- [DATA]:
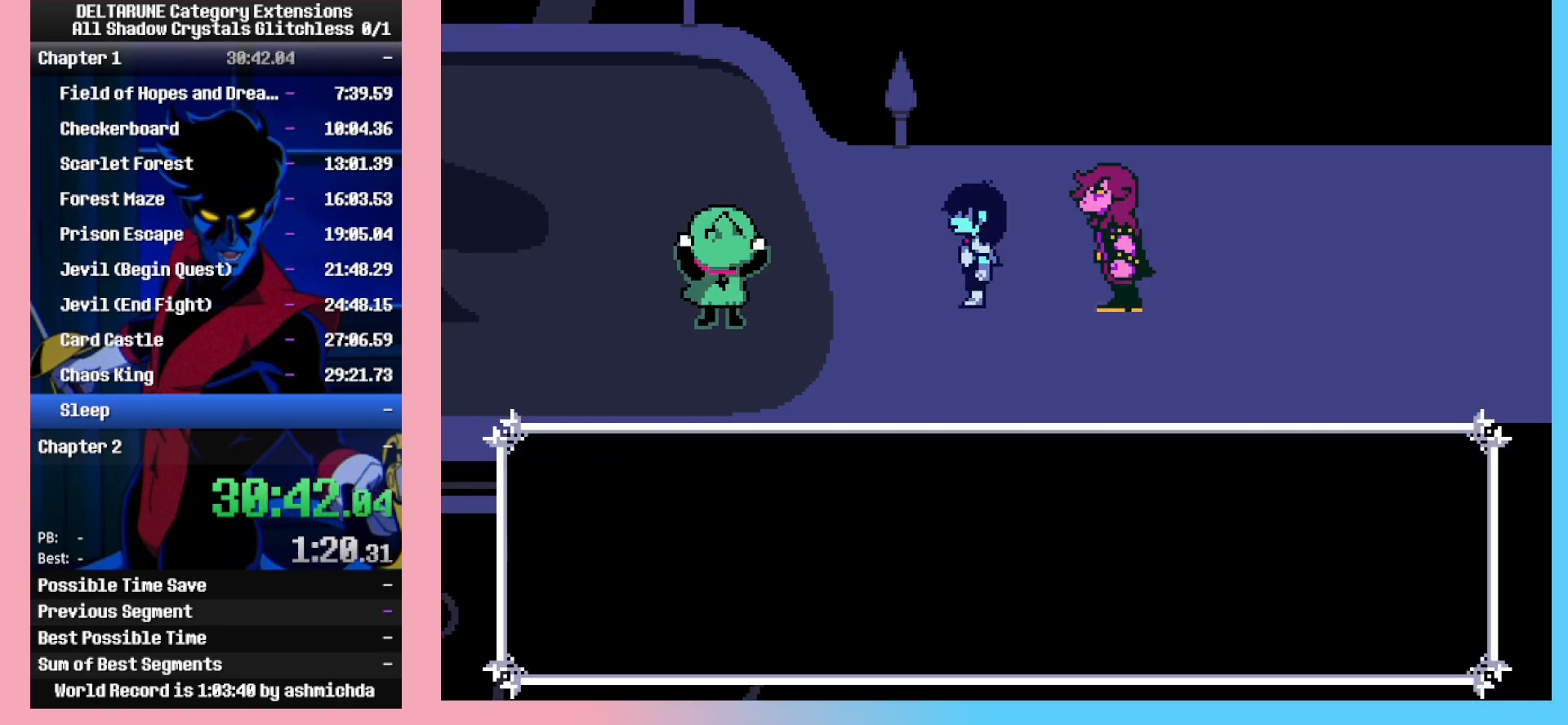
{"keys": ["ctrl_l", "return", "shift_l", "z"], "events": [[33, "return", "down"], [83, "return", "up"], [117, "return", "down"], [167, "return", "up"], [167, "z", "up"], [217, "return", "down"], [217, "z", "down"], [267, "z", "up"], [317, "return", "up"], [317, "z", "down"], [350, "return", "down"], [350, "z", "up"], [400, "return", "up"], [400, "z", "down"], [450, "z", "up"], [500, "return", "down"], [500, "z", "down"]]}
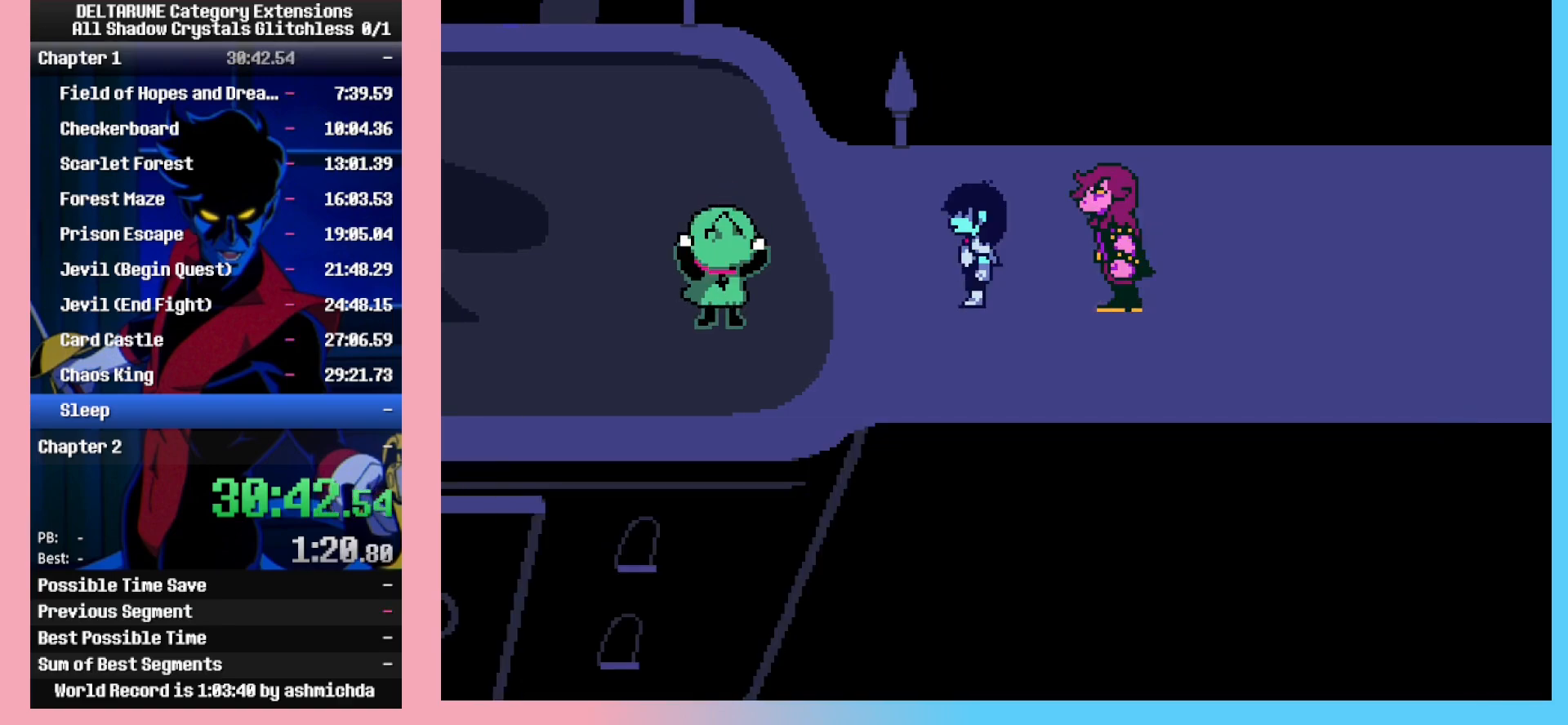
{"keys": ["ctrl_l", "shift_l"], "events": [[50, "return", "up"], [50, "z", "up"], [83, "return", "down"], [83, "z", "down"], [133, "return", "up"], [183, "z", "up"]]}
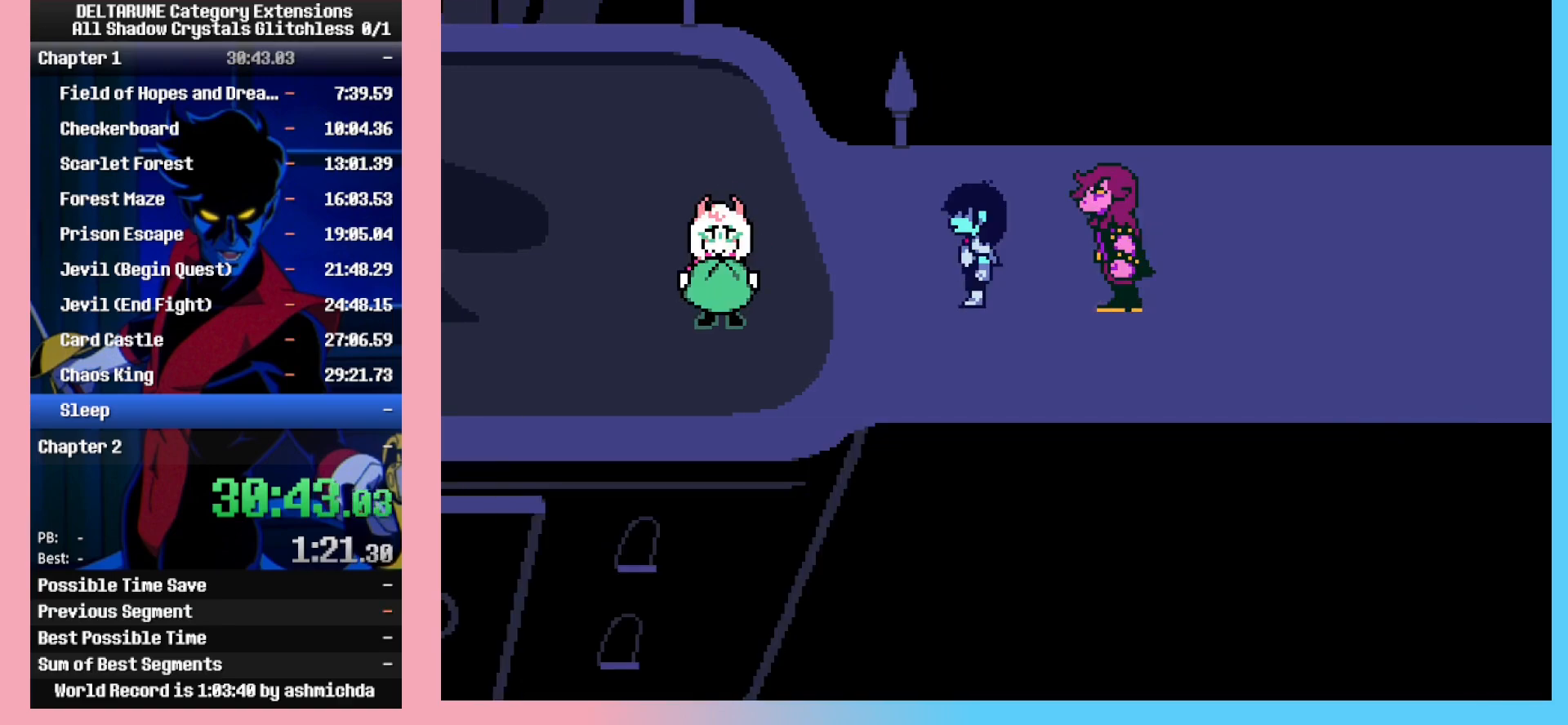
{"keys": ["ctrl_l", "shift_l"], "events": [[117, "x", "down"], [117, "z", "down"], [150, "return", "down"], [150, "x", "up"], [150, "z", "up"], [200, "return", "up"], [200, "z", "down"], [300, "z", "up"]]}
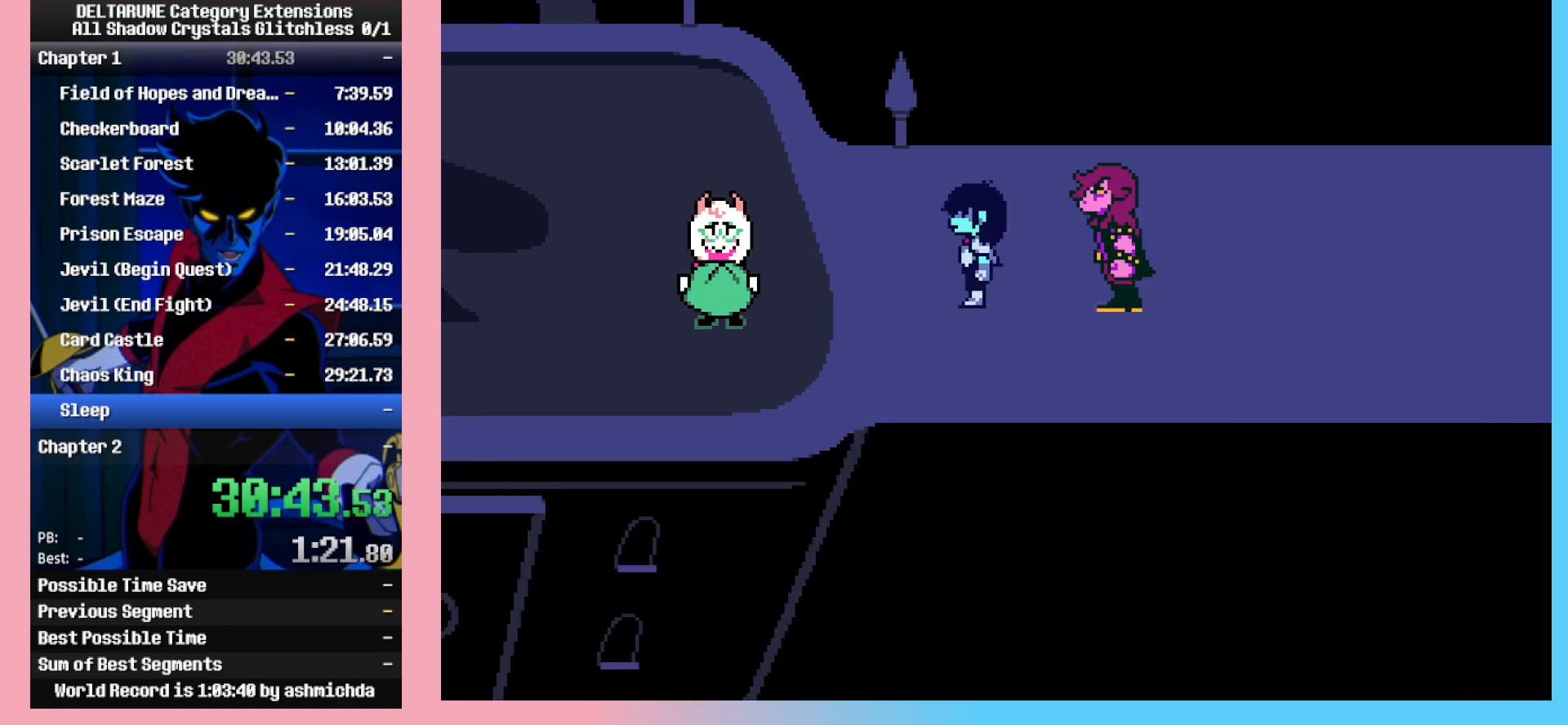
{"keys": ["ctrl_l", "return", "shift_l"], "events": [[33, "return", "down"], [83, "return", "up"], [83, "z", "down"], [117, "return", "down"], [117, "z", "up"], [167, "z", "down"], [217, "return", "up"], [267, "z", "up"], [317, "return", "down"], [400, "return", "up"], [400, "z", "down"], [450, "z", "up"], [500, "return", "down"]]}
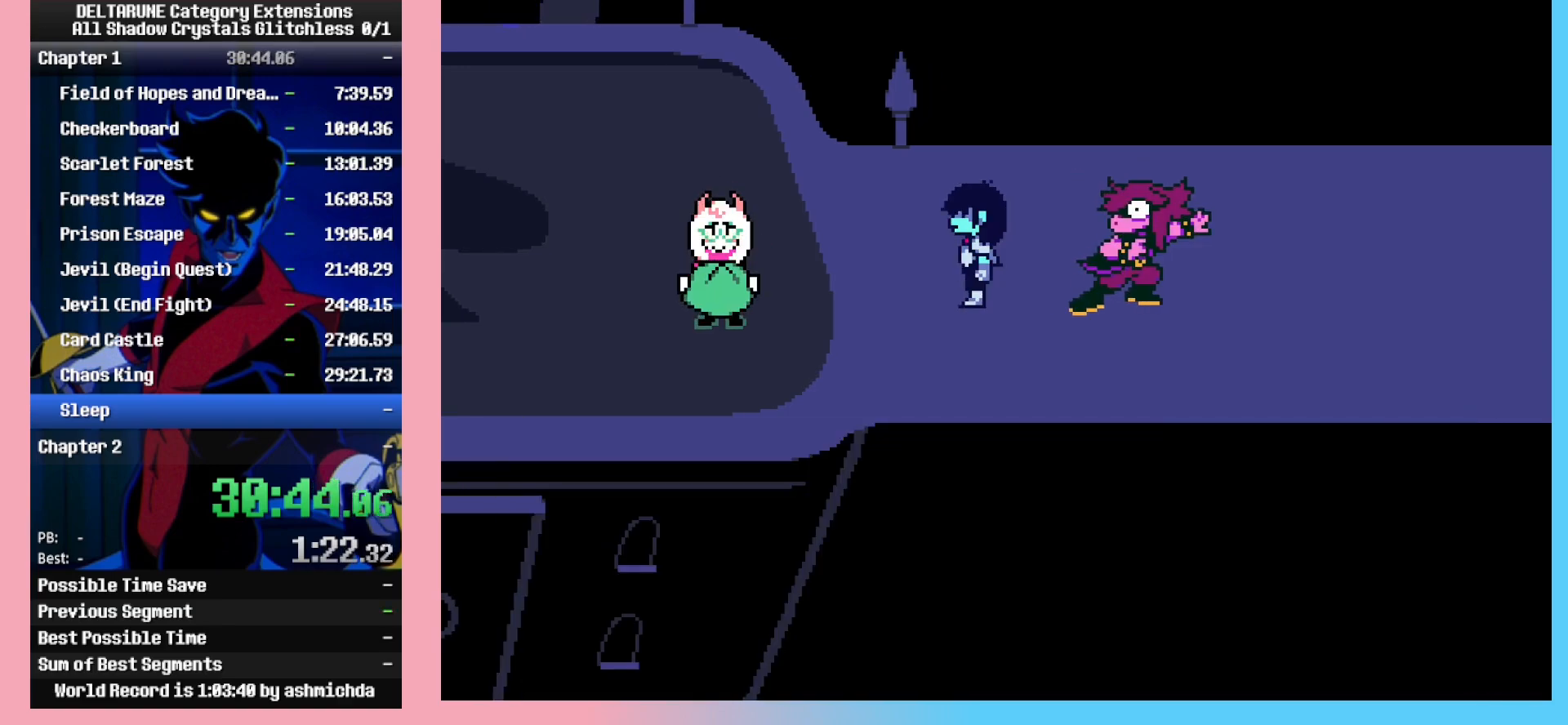
{"keys": ["ctrl_l", "return", "shift_l", "z"], "events": [[50, "return", "up"], [50, "z", "down"], [133, "return", "down"], [133, "z", "up"], [183, "return", "up"], [233, "z", "down"], [283, "return", "down"], [333, "return", "up"], [333, "z", "up"], [367, "return", "down"], [367, "z", "down"]]}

- [TO DO]:
Give the listing above again word for word, without its pictures.

- [EXERCISE SOLUTION]:
{"keys": ["ctrl_l", "return", "shift_l", "z"], "events": [[33, "return", "down"], [83, "return", "up"], [117, "return", "down"], [167, "return", "up"], [167, "z", "up"], [217, "return", "down"], [217, "z", "down"], [267, "z", "up"], [317, "return", "up"], [317, "z", "down"], [350, "return", "down"], [350, "z", "up"], [400, "return", "up"], [400, "z", "down"], [450, "z", "up"], [500, "return", "down"], [500, "z", "down"]]}
{"keys": ["ctrl_l", "shift_l"], "events": [[50, "return", "up"], [50, "z", "up"], [83, "return", "down"], [83, "z", "down"], [133, "return", "up"], [183, "z", "up"]]}
{"keys": ["ctrl_l", "shift_l"], "events": [[117, "x", "down"], [117, "z", "down"], [150, "return", "down"], [150, "x", "up"], [150, "z", "up"], [200, "return", "up"], [200, "z", "down"], [300, "z", "up"]]}
{"keys": ["ctrl_l", "return", "shift_l"], "events": [[33, "return", "down"], [83, "return", "up"], [83, "z", "down"], [117, "return", "down"], [117, "z", "up"], [167, "z", "down"], [217, "return", "up"], [267, "z", "up"], [317, "return", "down"], [400, "return", "up"], [400, "z", "down"], [450, "z", "up"], [500, "return", "down"]]}
{"keys": ["ctrl_l", "return", "shift_l", "z"], "events": [[50, "return", "up"], [50, "z", "down"], [133, "return", "down"], [133, "z", "up"], [183, "return", "up"], [233, "z", "down"], [283, "return", "down"], [333, "return", "up"], [333, "z", "up"], [367, "return", "down"], [367, "z", "down"]]}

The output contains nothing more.